It was June ("Dehaluyi"), the month of the green corn moon and I was busy tracking a trail of ants through the garden when I heard, "Usdi Duya nvla". By the time I reached the back door Grandfather had his old leather bag and was heading down the road. Catching up and out of breath I asked grandfather where we were going and he replied with one of his short one-word answers, "Equoni." My heart raced faster knowing we were going to the river.

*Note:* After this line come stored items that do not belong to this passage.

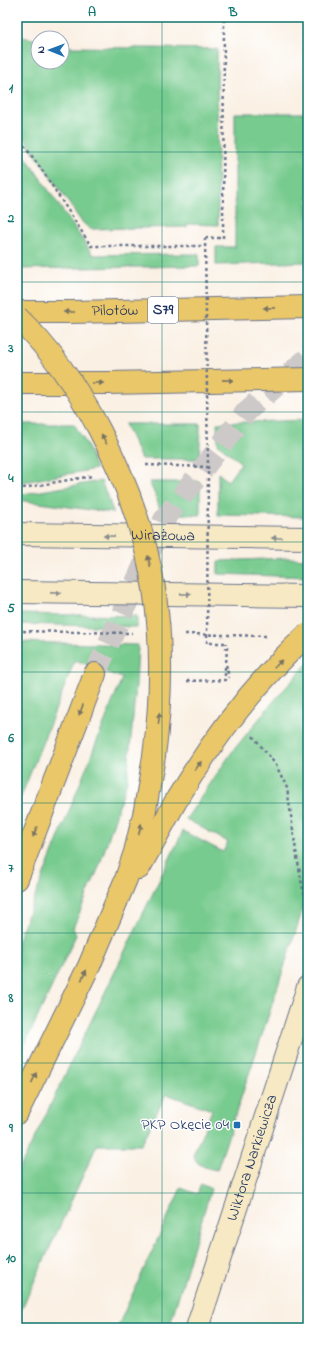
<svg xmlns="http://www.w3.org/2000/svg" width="325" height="1345" viewBox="0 0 325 1345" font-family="'Indie Flower',sans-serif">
<rect width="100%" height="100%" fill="#fff"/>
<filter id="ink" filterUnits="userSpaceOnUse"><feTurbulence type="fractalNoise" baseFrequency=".025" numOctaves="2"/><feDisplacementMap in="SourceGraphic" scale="8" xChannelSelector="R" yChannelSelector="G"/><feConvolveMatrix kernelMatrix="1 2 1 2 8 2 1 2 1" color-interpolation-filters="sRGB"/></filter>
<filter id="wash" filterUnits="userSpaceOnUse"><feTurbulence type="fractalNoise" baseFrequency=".012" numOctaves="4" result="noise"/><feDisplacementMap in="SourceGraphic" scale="16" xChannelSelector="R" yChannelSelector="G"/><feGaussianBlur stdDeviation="0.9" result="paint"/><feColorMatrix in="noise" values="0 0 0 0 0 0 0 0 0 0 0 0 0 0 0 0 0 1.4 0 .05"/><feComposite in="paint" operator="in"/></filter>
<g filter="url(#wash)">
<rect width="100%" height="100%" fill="#faf0e3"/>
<path fill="#77cb8e" stroke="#497d76" d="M17,36L38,40V62H62V45L73,47L217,49L218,225L187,224V227L90,229L81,221L17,127Z
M235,113H308V262L216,265V247H235Z
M17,144L93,255L199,254V266L17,269Z
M308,420V517L218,515V473L228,481L241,463L218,444L217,423Z
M17,424H74L87,445L96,469L17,483Z
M125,424H200V459H141Z
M101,481L114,513L17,500V495Z
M149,482H200V515L161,513L156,497Z
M289,558L308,559V577L218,574V561Z
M17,614L137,616V627L17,624Z
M17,642L138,645L136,685L127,781L99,867L73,928L76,935L17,1061V942L122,678L75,660L17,807Z
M308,663V893L268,1017L217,1170C206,1168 197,1166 193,1155L212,1110L166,1094L141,1145H97L17,1319V1175L18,1172L183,831L223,852L228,842L186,819L232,752L272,703Z
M201,1184L211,1189L169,1328H117L181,1188L197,1194Z"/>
</g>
<g filter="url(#ink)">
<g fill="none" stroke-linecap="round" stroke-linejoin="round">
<path stroke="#cdc9c8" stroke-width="22" stroke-dasharray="22 11" stroke-linecap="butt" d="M95,674L164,520L247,411L308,358"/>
<g stroke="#69738d" stroke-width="24">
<g id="secondary">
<path id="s1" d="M17,534L308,538"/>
<path d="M17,592L308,596"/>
<path id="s2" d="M197,1328L308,987"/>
</g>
</g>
<g stroke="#69738d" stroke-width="24">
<g id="highway">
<path id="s3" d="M17,312H71L308,307"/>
<path d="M17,383H107L308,379"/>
<path d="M139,868L177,799"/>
<path d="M17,879L95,674"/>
<path d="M17,1113L89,966L126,879L135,852L145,810L154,756"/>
</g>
</g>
<path stroke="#69738d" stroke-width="2.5" stroke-dasharray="3 3" stroke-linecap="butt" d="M17,136L42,170L91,246H206
M205,238H223L224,17
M146,465L208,467
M17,489L92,476
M17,631L132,633
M185,634L266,636
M227,647L226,664L229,678
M226,650V643
M187,681L225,680V665
M253,736L276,765L287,788L296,851L302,885L308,908"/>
<use href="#secondary" stroke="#f7e9c3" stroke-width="22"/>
<use href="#highway" stroke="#eac769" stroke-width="22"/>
<g stroke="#69738d" stroke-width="24" stroke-linecap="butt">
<path id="highway-bridge" d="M17,317C50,349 78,389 99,429C156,536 170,637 154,756
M177,799C213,739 257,681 308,634"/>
</g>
<path stroke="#69738d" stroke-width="2.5" stroke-dasharray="3 3" stroke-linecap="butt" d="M205,238L208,467L207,643H226"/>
<use href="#highway-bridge" stroke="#eac769" stroke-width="22"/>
</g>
<defs><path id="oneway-solid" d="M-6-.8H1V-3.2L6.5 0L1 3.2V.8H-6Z"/></defs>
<g fill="#787363">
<use href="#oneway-solid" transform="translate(269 308) rotate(179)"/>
<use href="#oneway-solid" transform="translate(69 312) rotate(180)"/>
<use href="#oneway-solid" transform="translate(228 380) rotate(-1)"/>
<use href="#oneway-solid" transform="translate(98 383)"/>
<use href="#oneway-solid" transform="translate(104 439) rotate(-118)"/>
<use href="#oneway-solid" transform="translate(149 561) rotate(-103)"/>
<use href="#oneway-solid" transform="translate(278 664) rotate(-46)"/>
<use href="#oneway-solid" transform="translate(81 710) rotate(111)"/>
<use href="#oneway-solid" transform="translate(159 718) rotate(-85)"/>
<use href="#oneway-solid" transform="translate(198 766) rotate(-55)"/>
<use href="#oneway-solid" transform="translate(140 829) rotate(-76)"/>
<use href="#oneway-solid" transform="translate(35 832) rotate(111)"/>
<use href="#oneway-solid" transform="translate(84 975) rotate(-64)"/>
<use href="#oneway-solid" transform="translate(34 1078) rotate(-65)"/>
</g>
<g fill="#898c90">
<use href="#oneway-solid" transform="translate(109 536) rotate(-179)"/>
<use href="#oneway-solid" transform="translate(277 538) rotate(-180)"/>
<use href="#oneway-solid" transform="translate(56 593) rotate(1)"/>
<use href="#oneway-solid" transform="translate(186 594) rotate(1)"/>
</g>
</g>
<path fill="none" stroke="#0f766e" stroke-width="1" stroke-opacity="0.55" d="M162,17V1328M17,152H308M17,282H308M17,412H308M17,542H308M17,672H308M17,803H308M17,933H308M17,1063H308M17,1193H308"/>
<rect fill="#1f6fb2" stroke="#fff" stroke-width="1.5" x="233" y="1121" width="8" height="8" rx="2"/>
<g text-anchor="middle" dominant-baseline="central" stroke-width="3" stroke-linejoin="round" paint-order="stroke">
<rect fill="#fff" stroke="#5f6d8e" stroke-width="1" x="148" y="297" width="30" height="26" rx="3"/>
<g font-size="15" font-weight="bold" fill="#1b2f5e">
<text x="163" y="310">S79</text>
</g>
<g font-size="16" fill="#1b2f5e" stroke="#fff">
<text stroke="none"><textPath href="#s3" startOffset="98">Pilotów</textPath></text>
<text stroke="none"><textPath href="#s1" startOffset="146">Wirażowa</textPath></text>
<text stroke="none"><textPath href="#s2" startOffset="179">Wiktora Narkiewicza</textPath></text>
</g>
<g font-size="16" fill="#1b2f5e" stroke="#fff" text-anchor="end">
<text x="229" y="1125">PKP Okęcie 04</text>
</g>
</g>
<rect width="325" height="1345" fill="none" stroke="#fff" stroke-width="44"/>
<g transform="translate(50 50) rotate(271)"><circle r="19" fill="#ffffff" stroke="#a4acbf"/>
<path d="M0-3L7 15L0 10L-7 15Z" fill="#1f6fb2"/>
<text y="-6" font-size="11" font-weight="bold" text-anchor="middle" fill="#1b2f5e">N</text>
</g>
<rect x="22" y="22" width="281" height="1301" fill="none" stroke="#0f766e" stroke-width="1.5"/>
<g font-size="13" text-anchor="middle" font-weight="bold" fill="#0f766e">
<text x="92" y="16">A</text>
<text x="233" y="16">B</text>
<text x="11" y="92">1</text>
<text x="11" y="222">2</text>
<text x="11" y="352">3</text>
<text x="11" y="482">4</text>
<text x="11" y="612">5</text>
<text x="11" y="742">6</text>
<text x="11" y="872">7</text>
<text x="11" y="1002">8</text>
<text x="11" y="1132">9</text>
<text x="11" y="1262">10</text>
</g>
</svg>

The sun was sinking behind the trees by the time we reached the river bank. Grandfather began walking along the river's edge tying fishing lines to low hanging tree limbs. Seeing this I knew we were there for the night. The sun was gone by the time all the lines were secured and the hooks baited. Now grandfather sat down and pulled out a mason jar of sweet spearmint tea a refreshing treat for the long night ahead. As darkness came closer the noises changed from day light sounds to those of the night creatures. Now stretched out on the river bank we listened to the sounds as we gazed up into the night sky and watched the stars twinkle.

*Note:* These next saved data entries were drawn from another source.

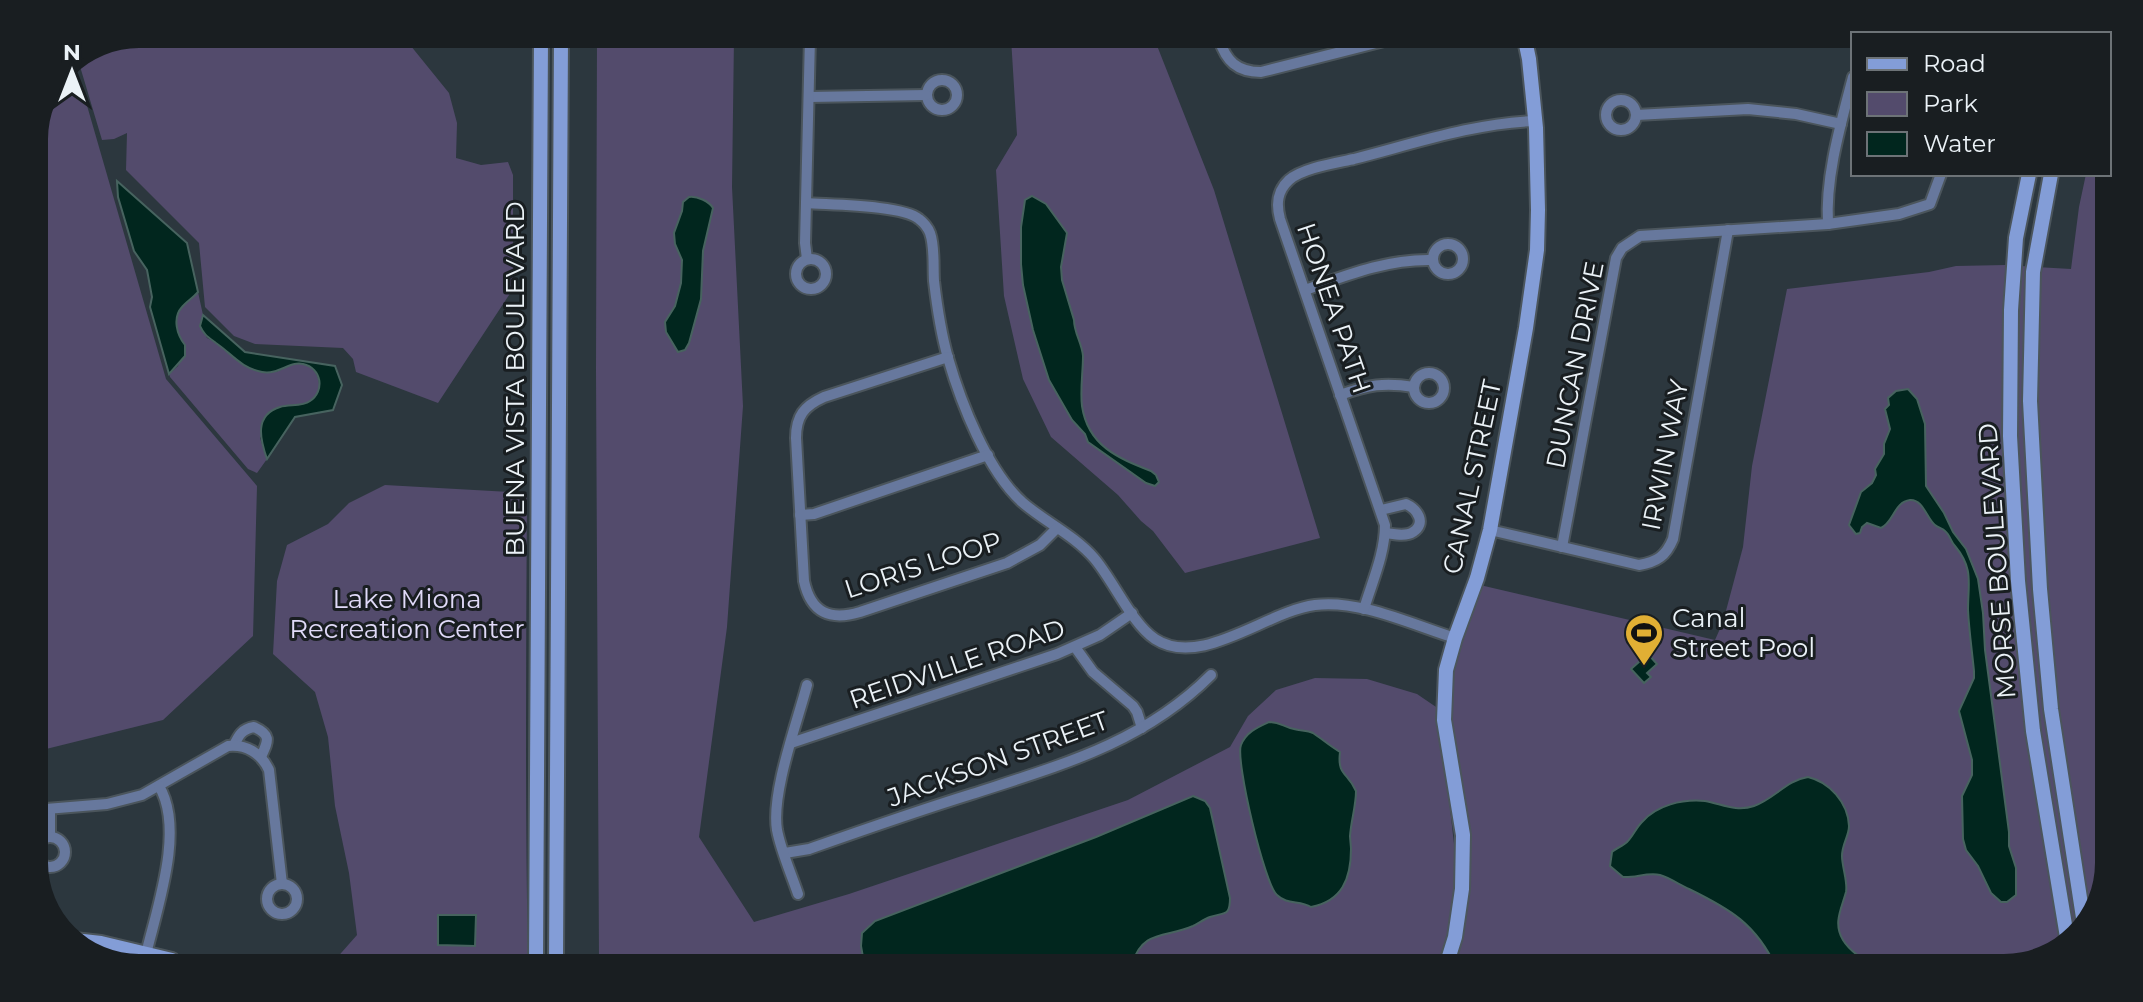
<svg xmlns="http://www.w3.org/2000/svg" width="2143" height="1002" font-family="Montserrat,sans-serif">
	<style>
		.green { fill: #534b6c }
		.water { fill: #01261e; stroke: #47635f; stroke-width: 2 }
		.lines { fill: none; stroke-linecap: round; stroke-linejoin: round }
		.street-casing { stroke: #4b555c; stroke-width: 14 }
		.secondary-casing { stroke: #4b555c; stroke-width: 18 }
		.street { stroke: #67789d; stroke-width: 10 }
		.secondary { stroke: #839dd7; stroke-width: 14 }
		.labels { text-anchor: middle; dominant-baseline: central; stroke-width: 6; stroke-linejoin: round; paint-order: stroke }
		.street-label { font-size: 26px; fill: #ebf2f7; stroke: #191e21 }
		.park-label { font-size: 26px; fill: #e0daf8; stroke: #191e21 }
		.poi-label { font-size: 26px; fill: #ebf2f7; stroke: #191e21; text-anchor: start }
	</style>
	<rect width="100%" height="100%" fill="#2c373e"/>
	<g class="green">
		<path d="M139 34 402 35 449 93 457 123 456 158 481 165 508 162 513 175V289L438 403 356 372 353 359 343 348 255 344 234 336 205 307 199 243 126 170 127 133 114 139 102 140 79 63 76 60Z"/>
		<path d="M597 36 734 37 732 187 743 406 727 627 699 837 754 922 849 894 1128 800 1230 747 1248 716 1276 690 1315 678 1367 679 1417 694 1439 709 1455 853 1468 857C1459 792 1440 720 1455 655 1460 632 1472 608 1480 585L1715 640 1723 622 1743 547 1752 466 1787 289 1929 272 1956 266 2005 265 2071 269 2079 207 2086 174H2108L2101 904 2062 951 2005 968 599 962 596 371Z"/>
		<path d="M1011 38H1154L1214 190 1320 538 1185 573 1153 531 1141 521 1118 495 1051 437 1023 379 1004 296 996 170 1017 135Z"/>
		<path d="M70 62 75 64 166 379 257 486 253 636 163 720 34 752V132L65 64Z"/>
		<path d="M198 292 203 315 200 326 207 338 276 372C282 370 288 365 293 364 315 358 328 387 312 400 304 406 290 406 281 407L260 438 267 459 257 473 248 469 170 377 169 374 178 366 185 345C177 335 172 318 182 307 187 301 193 298 198 292Z"/>
		<path d="M385 485 527 493C526 650 525 806 528 962L334 961 357 935 349 873 335 806 328 737 315 692 273 654 277 581 287 545 328 524 349 503Z"/>
	</g>
	<g class="water">
		<path d="M117 181 187 243 198 292C193 298 187 301 182 307 172 318 177 335 185 345V356L169 374 150 307 152 297 147 270 134 251 118 197Z"/>
		<path d="M1032 196 1046 204 1067 233 1061 267 1062 280 1074 320C1074 333 1082 343 1083 356 1083 372 1080 390 1082 406 1088 446 1118 458 1151 471L1156 475 1159 482 1155 486 1146 483 1088 442 1085 434 1072 420 1049 380 1033 330 1023 285 1021 264V227L1025 200Z"/>
		<path d="M689 197C697 196 709 201 713 208L703 251 701 299 689 343 685 350 678 352 666 332 665 322 675 306 681 283 682 260 675 244 674 233 682 211 683 202Z"/>
		<path d="M203 315 245 352 335 366 342 385 333 410 295 417 267 459C260 439 254 415 280 407 289 404 302 407 310 401 325 391 322 368 303 364 289 361 279 375 262 372 241 368 232 354 216 343 208 337 204 335 200 326Z"/>
		<path d="M1908 389 1917 399 1925 424 1926 486 1944 513 1953 532 1966 549 1978 579 1983 613 1985 650 2009 832V846L2016 868V895L2007 902H2001L1991 893 1978 866 1966 850 1963 839 1962 796 1972 775V760L1959 711 1974 678V671C1972 651 1969 630 1968 610 1968 583 1974 569 1955 546 1951 542 1950 535 1945 531 1943 528 1938 528 1935 525 1927 519 1923 499 1910 500 1894 502 1894 522 1881 528L1867 523 1862 527 1860 533 1856 534 1849 525 1861 492 1872 483 1876 475 1875 469 1884 454V444L1890 429 1885 409 1889 405 1888 398 1896 391Z"/>
		<path d="M1648 654 1657 664 1647 673 1651 677 1644 683 1631 669Z"/>
		<path d="M1269 722C1281 722 1283 727 1294 729 1300 731 1307 730 1313 733 1322 739 1330 746 1340 752 1337 776 1348 772 1356 791 1356 806 1351 821 1350 836 1350 838 1351 847 1351 849 1351 879 1342 901 1311 907 1300 900 1287 905 1277 895 1265 886 1235 760 1241 745 1246 732 1258 727 1269 722Z"/>
		<path d="M1808 777C1829 782 1848 802 1849 826 1849 836 1842 844 1842 856 1842 867 1848 882 1846 892 1841 910 1833 923 1843 940 1851 953 1865 960 1877 967H1776C1756 924 1730 909 1689 889 1680 885 1670 878 1660 875 1648 872 1635 878 1623 877L1610 866 1612 852C1616 848 1623 846 1627 842 1633 836 1636 828 1642 822 1657 805 1682 799 1705 801 1722 804 1736 812 1754 806 1774 799 1787 780 1808 777Z"/>
		<path d="M1193 796 1205 801 1210 808 1230 898C1230 917 1224 912 1210 917 1204 919 1199 923 1193 926 1166 938 1143 929 1132 964L864 963 861 946 862 933 875 921 1096 837Z"/>
		<path d="M438 915H476L475 946 438 945Z"/>
	</g>
	<g class="lines">
		<defs>
			<g id="street">
				<path d="M1219 39C1226 61 1237 72 1261 72L1392 39"/>
				<circle cx="942" cy="95" r="15"/>
				<path d="M809 97 926 95"/>
				<circle cx="1621" cy="115" r="15"/>
				<path d="M1636 115 1748 109 1796 114 1841 124"/>
				<path d="M806 203C831 205 902 205 919 219 923 222 928 228 930 233 935 247 933 266 934 281 937 307 941 333 948 358 961 403 987 470 1022 502 1045 522 1074 535 1094 558 1113 580 1132 624 1155 639 1201 669 1267 611 1315 605 1359 599 1413 625 1455 638"/>
				<path d="M1828 224C1825 177 1841 123 1853 77"/>
				<circle cx="1448" cy="259" r="15"/>
				<circle cx="811" cy="274" r="15"/>
				<path d="M807 259 805 243 810 37"/>
				<path d="M1305 290C1347 275 1387 259 1432 260"/>
				<path d="M948 357 824 397C804 406 796 416 796 438L804 581C811 613 830 621 860 612L1007 563 1040 545 1057 528"/>
				<circle cx="1429" cy="388" r="15"/>
				<path d="M1340 395C1368 385 1384 382 1414 387"/>
				<path d="M1381 510 1406 504C1417 509 1427 523 1413 532 1406 537 1393 534 1385 533"/>
				<path d="M800 515 814 514 988 455"/>
				<path d="M1490 530 1639 565C1657 562 1666 556 1673 539L1728 230"/>
				<path d="M1562 547 1616 258 1622 248 1640 236 1828 224 1899 214 1930 204 1941 174"/>
				<path d="M1364 609C1372 582 1385 554 1385 525L1280 219C1276 204 1277 191 1289 180 1302 168 1336 163 1354 159 1413 144 1474 123 1535 121"/>
				<path d="M1075 647 1093 672 1133 706 1137 712 1142 728"/>
				<path d="M791 743 1057 654 1100 635 1132 613"/>
				<path d="M234 745C239 735 242 729 254 727 272 735 268 741 261 757"/>
				<path d="M50 809V837"/>
				<path d="M34 810 107 804 142 795 228 746C246 744 261 753 269 770L282 884"/>
				<circle cx="50" cy="852" r="15"/>
				<path d="M785 853 809 849C863 830 917 811 972 794 1061 765 1143 743 1211 675"/>
				<circle cx="282" cy="899" r="15"/>
				<path d="M798 894C791 873 781 851 777 830 771 793 797 723 807 685"/>
				<path d="M146 954C157 908 185 829 159 786"/>
			</g>
			<g id="secondary">
				<path d="M2029 174 2016 238 2011 310 2010 436 2018 581 2033 731 2068 943"/>
				<path d="M2051 174 2033 272 2030 401 2040 589 2051 709 2084 924"/>
				<path d="M74 940 101 943 172 960"/>
				<path d="M536 962 541 36"/>
				<path d="M556 962 561 36"/>
				<path d="M1446 966 1455 937 1462 889 1463 835 1444 720 1446 670 1455 638 1477 578 1490 530 1526 328 1537 250 1538 210 1536 128 1529 59 1525 40"/>
			</g>
		</defs>
		<use href="#street" class="street-casing"/>
		<use href="#secondary" class="secondary-casing"/>
		<use href="#street" class="street"/>
		<use href="#secondary" class="secondary"/>
	</g>
	<defs>
		<symbol id="stadium-pin" viewBox="-11 -11 22 30"><path d="M0 17L-7.5 6A9.5 9.5 0 1 1 7.5 6Z" fill="#e1af34" stroke="#191e21"/><path d="M0-5a6.5 5 0 1 0 0 10a6.5 5 0 1 0 0-10ZM-3.5-1.8h7v3.6h-7Z" fill="#111"/></symbol>
	</defs>
	<g fill-rule="evenodd">
		<use href="#stadium-pin" x="1622" y="611" width="44" height="60"/>
	</g>
	<g class="labels">
		<g class="street-label">
			<text transform="translate(1334 308) rotate(71)">HONEA PATH</text>
			<text transform="translate(1575 365) rotate(-79)">DUNCAN DRIVE</text>
			<text transform="translate(515 379) rotate(-90)">BUENA VISTA BOULEVARD</text>
			<text transform="translate(1665 455) rotate(-79)">IRWIN WAY</text>
			<text transform="translate(1472 477) rotate(-78)">CANAL STREET</text>
			<text transform="translate(1997 561) rotate(-94)">MORSE BOULEVARD</text>
			<text transform="translate(923 565) rotate(-18)">LORIS LOOP</text>
			<text transform="translate(957 664) rotate(-19)">REIDVILLE ROAD</text>
			<text transform="translate(998 759) rotate(-20)">JACKSON STREET</text>
		</g>
		<g class="park-label">
			<text x="407" y="599">Lake Miona<tspan x="407" dy="30">Recreation Center</tspan></text>
		</g>
		<g class="poi-label">
			<text x="1672" y="618">Canal<tspan x="1672" dy="30">Street Pool</tspan></text>
		</g>
	</g>
	<path d="M0 0H2143V1002H0ZM139 48H2004A91 91 0 0 1 2095 139V863A91 91 0 0 1 2004 954H139A91 91 0 0 1 48 863V139A91 91 0 0 1 139 48Z" fill="#191e21" fill-rule="evenodd"/>
	<rect x="1851" y="32" width="260" height="144" fill="#191e21" stroke="#6d7377" stroke-width="2"/>
	<rect x="1867" y="58" width="40" height="12" fill="#839dd7" stroke="#6d7377" stroke-width="2"/>
	<text x="1923" y="72" font-size="24" fill="#ebf2f7">Road</text>
	<rect x="1867" y="92" width="40" height="24" fill="#534b6c" stroke="#6d7377" stroke-width="2"/>
	<text x="1923" y="112" font-size="24" fill="#ebf2f7">Park</text>
	<rect x="1867" y="132" width="40" height="24" fill="#01261e" stroke="#6d7377" stroke-width="2"/>
	<text x="1923" y="152" font-size="24" fill="#ebf2f7">Water</text>
	<g transform="translate(72 72)" stroke="#191e21" stroke-width="6" paint-order="stroke">
	<path d="M0-6L14 30L0 20L-14 30Z" fill="#ebf2f7"/>
	<text y="-12" font-size="22" font-weight="bold" text-anchor="middle" fill="#ebf2f7">N</text>
	</g>
</svg>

At each sound I would ask grandfather what made the noise. The sound of a fish ("atsadi" ) jumping, the croak of a bullfrog ("kannuna" ). "Close your eyes and see with your ears, grandfather said." See with your ears? "I don't understand, grandfather," ("Tlaigagoliga, edudi" ) I replied. Grandfather had a way of confusing me until I thought out the words. He did not answer, so I listened and saw with my ears. I "saw" the whippoorwill (tsgawalegwala), I "saw" the rabbit (tsisadu) moving towards the water, I "saw" the owl (wahuhi) as it flew lower in search of the rabbit. Opening my eyes I saw millions of stars moving across the sky. I knew that those stars made up the Milky Way.
"Grandfather how did the Milky Way come to be?" Pulling out some of grandmother's homemade bread from his bag, grandfather broke me off a piece and began a story that I remember to this day.
" Listen, Usdi Duya, once there were people in the southern part of the world that made corn meal. The women would pound the dried corn in a pounder with a large stick till it was a fine powder. They would work all day to make the powder and then store it in large kettles, pots, and bowls in a storehouse for the winter. After a few days of pounding the corn they began to notice that some of the kettles were not as full as they were supposed to be. It was being taken. They examined the ground around the storehouse and noticed tracks. They decided to hide and watch the next night to see who was stealing the corn meal.
Seven women decided to hide inside the storehouse. They crouched behind the large pottery kettles and waited. Well after midnight all the women had gone to sleep except one. She watched and waited in the darkness. Suddenly she heard a noise outside and then noticed a bluish glow like a bright moonlight. The light came closer to the storehouse. The woman crouched even further behind the kettles, afraid of what was coming toward her. She picked up a stick laying beside her. The door to the storehouse opened.
In walked a wolf with a strange glow around it. The wolf walked over to one of the kettles that was brimming with freshly made corn meal and began to eat. Suddenly the woman began to scream, waking the other women. They opened their eyes and noticed the wolf inside. They all jumped up and ran towards it. The woman with the stick began hitting it till it ran out of the storehouse. The wolf became so frightened that he jumped into the air and began flying in a wide circle back toward the north. As he flew drops of corn meal fell from his mouth. They glowed as the wolf did and so he left a trail that today we call the Milky Way.
I laid there thinking about this remarkable story as "edudi" silently slipped off into the night to check the lines. Sleep came upon me as I pictured the "waya" flying across the sky. A gentle touch to my forehead woke me as "edudi" stood there with his old leather bag over his shoulder and a large string of fresh catfish in his hand. "Where are we going, grandfather ?", I asked. As he walked off I heard him say in his quiet voice, "owenvsv "(home).
It was this childhood story that was the inspiration for this series of "Cherokee story bowls". "Where The Wolf Ran" ("Waya Tsunstanunyi") is the first in the series as I try to take the stories held in oral tradition and make them a living piece of Cherokee history. I hope you enjoy "reading" the bowl and sharing the story with others.
This gourd bowl measures 21 inches around with a diameter of 7 inches. The opening is 5 inches in diameter with a height of 4 1/2 inches.
It is decorated with blue beads and copper cones with Bluebird feathers. It tells the Cherokee story of how the Milky Way was made.